Middle Tennessee Flood: May 2010

Hospital Preparedness Program

Resources, services, plans and systems developed and sustained with Hospital Preparedness Program (HPP) grants were critical to the Middle Tennessee Flood response of May 2010.

During the event, the Tennessee State Emergency Operations Center was opened to aid in response efforts. This included Emergency Support Function (ESF) 8, which was activated to support the medical needs of the public. Also, the State Health Operation Center was activated to assist in response efforts and to provide support to the Regional Hospital Coordinators.

All Tennessee hospitals are National Incident Management System (NIMS) compliant; therefore the affected hospitals activated their Hospital Incident Command System (HICS) during the event. Several hospitals were forced to implement their medical evacuation plans. Some hospitals conducted vertical evacuation of patients to a higher floor, while one hospital performed a complete evacuation. Several nursing homes also evacuated their patients, many of which went to local hospitals. These evacuation and relocation efforts were made possible with the use of the National Hospital Available Beds for Emergencies and Disasters (HAvBed) system. This system was developed and supported with ASPR grant funds, and was activated throughout the Middle Tennessee area. HAvBed gave the hospitals the capability to communicate to multiple emergency responders, and provide bed availability updates at least every four hours.
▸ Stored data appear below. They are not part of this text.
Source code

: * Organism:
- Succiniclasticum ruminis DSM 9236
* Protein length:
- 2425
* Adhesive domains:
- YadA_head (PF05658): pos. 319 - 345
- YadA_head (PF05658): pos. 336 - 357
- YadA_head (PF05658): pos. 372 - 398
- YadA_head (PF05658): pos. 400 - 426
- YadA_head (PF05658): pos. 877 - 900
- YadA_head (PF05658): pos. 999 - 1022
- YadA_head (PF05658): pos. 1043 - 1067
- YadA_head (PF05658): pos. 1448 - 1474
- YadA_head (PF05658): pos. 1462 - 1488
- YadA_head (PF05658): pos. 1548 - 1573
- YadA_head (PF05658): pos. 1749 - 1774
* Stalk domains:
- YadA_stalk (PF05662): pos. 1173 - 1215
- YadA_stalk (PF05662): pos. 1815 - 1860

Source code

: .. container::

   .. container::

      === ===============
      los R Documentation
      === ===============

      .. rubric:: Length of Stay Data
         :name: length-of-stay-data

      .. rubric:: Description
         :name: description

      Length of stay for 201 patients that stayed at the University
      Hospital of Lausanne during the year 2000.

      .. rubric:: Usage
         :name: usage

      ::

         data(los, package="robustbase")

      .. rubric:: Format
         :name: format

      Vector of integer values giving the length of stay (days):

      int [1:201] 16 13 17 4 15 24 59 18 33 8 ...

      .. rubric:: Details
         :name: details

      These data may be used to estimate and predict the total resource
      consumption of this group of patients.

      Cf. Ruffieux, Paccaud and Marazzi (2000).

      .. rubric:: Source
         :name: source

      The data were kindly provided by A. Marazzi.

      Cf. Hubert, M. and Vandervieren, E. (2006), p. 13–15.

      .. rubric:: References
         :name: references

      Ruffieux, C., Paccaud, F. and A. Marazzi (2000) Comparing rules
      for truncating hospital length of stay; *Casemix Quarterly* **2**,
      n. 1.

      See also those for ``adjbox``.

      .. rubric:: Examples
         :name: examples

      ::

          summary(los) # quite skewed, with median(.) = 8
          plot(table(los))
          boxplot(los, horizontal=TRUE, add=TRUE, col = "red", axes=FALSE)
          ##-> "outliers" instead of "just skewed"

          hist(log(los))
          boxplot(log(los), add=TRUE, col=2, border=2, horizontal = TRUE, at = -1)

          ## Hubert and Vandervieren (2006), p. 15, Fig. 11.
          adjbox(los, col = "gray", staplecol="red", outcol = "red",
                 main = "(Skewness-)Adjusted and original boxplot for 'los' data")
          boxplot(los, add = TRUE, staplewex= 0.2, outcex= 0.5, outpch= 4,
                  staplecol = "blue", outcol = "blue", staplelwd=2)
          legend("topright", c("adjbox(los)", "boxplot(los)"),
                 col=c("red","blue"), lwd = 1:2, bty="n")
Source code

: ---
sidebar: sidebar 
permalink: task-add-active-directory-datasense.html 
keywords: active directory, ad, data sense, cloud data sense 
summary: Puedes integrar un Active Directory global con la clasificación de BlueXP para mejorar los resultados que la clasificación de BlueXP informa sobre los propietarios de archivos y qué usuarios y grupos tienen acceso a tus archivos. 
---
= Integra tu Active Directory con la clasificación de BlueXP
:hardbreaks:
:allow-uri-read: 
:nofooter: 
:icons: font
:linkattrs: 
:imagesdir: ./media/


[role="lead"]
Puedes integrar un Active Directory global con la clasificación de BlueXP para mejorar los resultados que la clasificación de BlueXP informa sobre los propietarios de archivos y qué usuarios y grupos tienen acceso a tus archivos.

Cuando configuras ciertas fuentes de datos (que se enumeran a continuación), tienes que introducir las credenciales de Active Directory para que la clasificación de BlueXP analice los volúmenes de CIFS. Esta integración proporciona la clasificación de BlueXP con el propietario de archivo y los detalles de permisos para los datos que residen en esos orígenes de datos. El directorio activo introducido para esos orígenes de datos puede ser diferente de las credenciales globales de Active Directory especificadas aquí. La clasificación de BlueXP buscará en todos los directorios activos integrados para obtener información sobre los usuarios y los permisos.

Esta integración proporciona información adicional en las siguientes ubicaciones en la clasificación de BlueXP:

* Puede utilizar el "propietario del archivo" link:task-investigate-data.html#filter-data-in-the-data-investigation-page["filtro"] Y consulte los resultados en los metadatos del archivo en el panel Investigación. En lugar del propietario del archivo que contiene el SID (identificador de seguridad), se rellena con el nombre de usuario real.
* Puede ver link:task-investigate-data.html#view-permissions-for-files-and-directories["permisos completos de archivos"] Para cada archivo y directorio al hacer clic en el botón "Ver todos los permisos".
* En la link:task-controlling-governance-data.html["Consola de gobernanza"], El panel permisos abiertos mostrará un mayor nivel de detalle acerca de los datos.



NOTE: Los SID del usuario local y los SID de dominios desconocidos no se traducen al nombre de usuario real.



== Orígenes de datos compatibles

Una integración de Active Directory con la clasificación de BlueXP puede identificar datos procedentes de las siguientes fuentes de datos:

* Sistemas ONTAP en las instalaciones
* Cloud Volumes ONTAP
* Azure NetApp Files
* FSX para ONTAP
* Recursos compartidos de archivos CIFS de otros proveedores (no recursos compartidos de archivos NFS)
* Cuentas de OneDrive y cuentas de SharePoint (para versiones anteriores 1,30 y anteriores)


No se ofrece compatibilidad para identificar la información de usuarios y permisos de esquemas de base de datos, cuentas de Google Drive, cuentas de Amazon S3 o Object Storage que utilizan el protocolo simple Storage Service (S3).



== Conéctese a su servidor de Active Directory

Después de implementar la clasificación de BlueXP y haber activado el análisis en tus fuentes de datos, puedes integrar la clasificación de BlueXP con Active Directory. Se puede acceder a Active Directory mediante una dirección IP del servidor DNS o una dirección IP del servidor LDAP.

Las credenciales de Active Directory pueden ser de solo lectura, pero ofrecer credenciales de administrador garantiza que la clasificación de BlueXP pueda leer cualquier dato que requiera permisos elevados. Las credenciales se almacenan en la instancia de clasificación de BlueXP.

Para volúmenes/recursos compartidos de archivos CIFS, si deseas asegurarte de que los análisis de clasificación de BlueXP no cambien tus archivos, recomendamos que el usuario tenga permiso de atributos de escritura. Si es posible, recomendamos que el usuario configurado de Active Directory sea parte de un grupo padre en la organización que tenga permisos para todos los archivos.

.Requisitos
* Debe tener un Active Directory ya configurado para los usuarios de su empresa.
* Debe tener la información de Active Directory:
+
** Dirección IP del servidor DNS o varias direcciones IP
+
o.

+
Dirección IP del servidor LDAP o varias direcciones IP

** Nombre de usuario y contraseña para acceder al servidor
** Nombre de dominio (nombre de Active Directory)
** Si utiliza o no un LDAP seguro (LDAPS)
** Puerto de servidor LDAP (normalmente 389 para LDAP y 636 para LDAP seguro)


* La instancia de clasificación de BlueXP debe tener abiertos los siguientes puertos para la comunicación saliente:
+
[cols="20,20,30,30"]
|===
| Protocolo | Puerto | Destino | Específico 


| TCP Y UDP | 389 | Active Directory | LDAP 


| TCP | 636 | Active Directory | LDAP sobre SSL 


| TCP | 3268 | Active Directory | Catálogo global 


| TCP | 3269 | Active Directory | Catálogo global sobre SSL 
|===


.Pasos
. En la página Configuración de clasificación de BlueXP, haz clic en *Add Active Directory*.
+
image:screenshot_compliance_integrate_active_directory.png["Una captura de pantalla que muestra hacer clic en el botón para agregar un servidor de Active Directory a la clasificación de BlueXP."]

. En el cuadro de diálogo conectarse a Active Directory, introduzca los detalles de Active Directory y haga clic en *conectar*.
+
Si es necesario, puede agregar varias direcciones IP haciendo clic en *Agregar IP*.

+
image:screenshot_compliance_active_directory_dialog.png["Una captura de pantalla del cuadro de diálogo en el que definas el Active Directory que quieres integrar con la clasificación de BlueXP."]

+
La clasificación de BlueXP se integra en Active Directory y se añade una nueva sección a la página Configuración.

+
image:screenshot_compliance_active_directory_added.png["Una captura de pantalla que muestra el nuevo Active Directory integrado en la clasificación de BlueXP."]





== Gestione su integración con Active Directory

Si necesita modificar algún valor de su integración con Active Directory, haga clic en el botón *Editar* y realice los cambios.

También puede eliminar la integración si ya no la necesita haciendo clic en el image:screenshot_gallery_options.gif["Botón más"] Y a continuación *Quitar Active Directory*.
Communication, sharing and partnership played a key role in successful response efforts. The Regional Medical Communication Centers funded by ASPR grants are operational 24/7, and were actively involved in the flood response. Interoperable communications systems were also invaluable. Hospitals used their Base Station Radios, and one hospital utilized their grant funded HAM radio as their sole source of communication. Mobile assets were also required for some hospitals to continue operations. Two hospitals shared an emergency generator, and one loaned an x-ray machine to another hospital in need.